Sunday, July 31, 2005

Cops and Knobbers Cont..

It's surprising that during these fragile times a driver on his way to work can be made to feel like a criminal because he's not conforming entirely with the Construction and Use elements of the Road Traffic Act. But the law, I suppose makes no distinctions between serious criminal offences and minor infractions in so far as no one is above the law and therefore all of us are bound by its precepts. And the law states that two tail lights should be illuminated on moving vehicles during periods of darkness and that four wheeled vehicles can't do impressions of Cyclops from the rear without attracting the attention of a modern day Odysseus.

I could so easily have avoided this brush with authority if I had not treated the bulb-out- matter as trivial and allowed the problem of purchasing a £1.99 new bulb to languish at the bottom of my mental 'to do list.' I knew the old one was keeping an irregular working pattern and was always likely to choose its flexible time off at suspicious 'two in the morning' type times, offering red rags - as opposed to a red lenses - to any trawling traffic bobbies anxious to relieve the crushing ennui of the night shift.

And of course once they've go you in, it's size 14 boot-filling time in open season and the check list is quickly out. Actually it was more like size 4 slingback-filling time as both officers were female - though what they lacked in foot bulk was more than compensated by their robust officialdom.

Once they'd finished grilling me in the rear, in the rear seat of their car, about rear light etiquettee; I was invited to join them in a bossy grand-voyage-around-my-car to check a few other matters of concern.
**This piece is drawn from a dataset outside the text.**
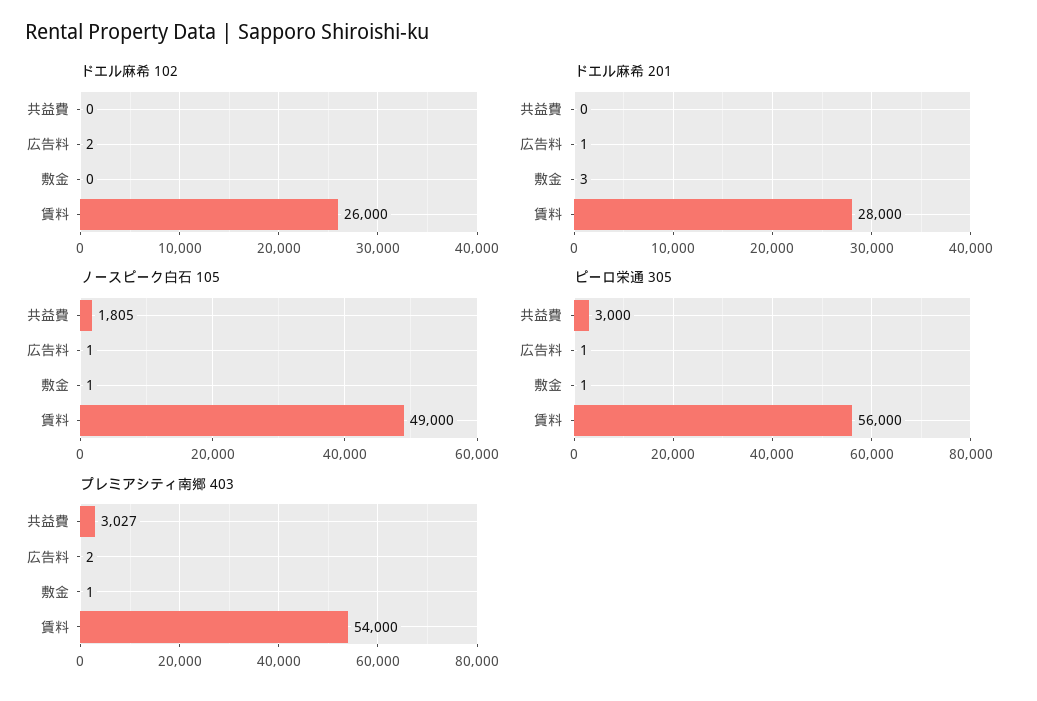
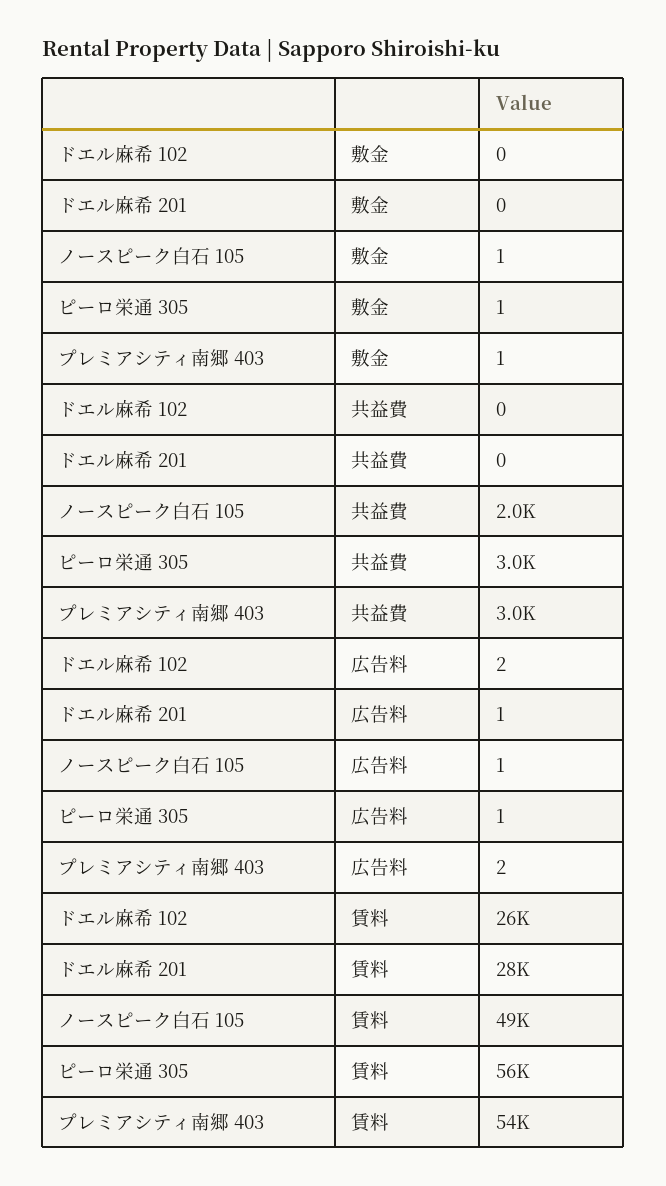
ドエル麻希 201, 敷金: 3 -> 0
ノースピーク白石 105, 共益費: 1805 -> 2000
It was like being in the presence of a couple of demonised cinema usherettes who instead of searching the rows of seats for sneak-in imps, illuminated the dark corners of my car for signs of hidden defects.

The legal minimum tread depth for car tyres in the United Kingdom and the European Community is 1.6 millimetres throughout a continuous band, three quarters of the width of tread wide and round the entire central circumference of the tyre. One of my tyres didn't seem to make this grade, though in the absence of an onboard police gizmo called a tread-gauge only an un-validated 1.6 millimetre finger nail was testament to this fact, and I was in no mood to accept that as proof beyond reasonable doubt.

So I was sent on my way with a Vehicle Defect Form and a HORT(1) documents producer. Which is sort of getting away with it, but I'm still pretty pissed off.